»»

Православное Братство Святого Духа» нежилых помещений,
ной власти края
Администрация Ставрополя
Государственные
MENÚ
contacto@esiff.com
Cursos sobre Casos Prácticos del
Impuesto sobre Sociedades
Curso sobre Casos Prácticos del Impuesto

««
»»

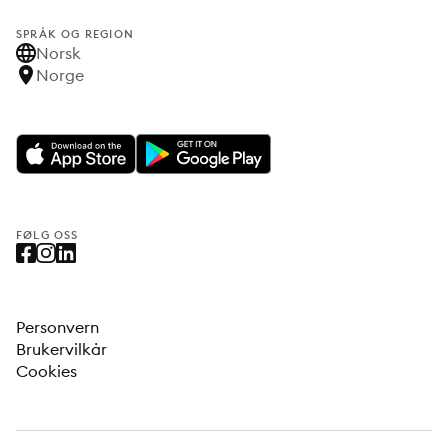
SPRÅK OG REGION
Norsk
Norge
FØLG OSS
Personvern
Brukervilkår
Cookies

««

WHAT THE EXERCISE ASKS: Both the line containing "Cursos sobre Casos Prácticos del" and the line containing "Curso sobre Casos Prácticos del Impuesto" belong in the answer. Print them and every line above that falls between them exactly, and no others.

OUTPUT FOR THIS TASK:
Cursos sobre Casos Prácticos del
Impuesto sobre Sociedades
Curso sobre Casos Prácticos del Impuesto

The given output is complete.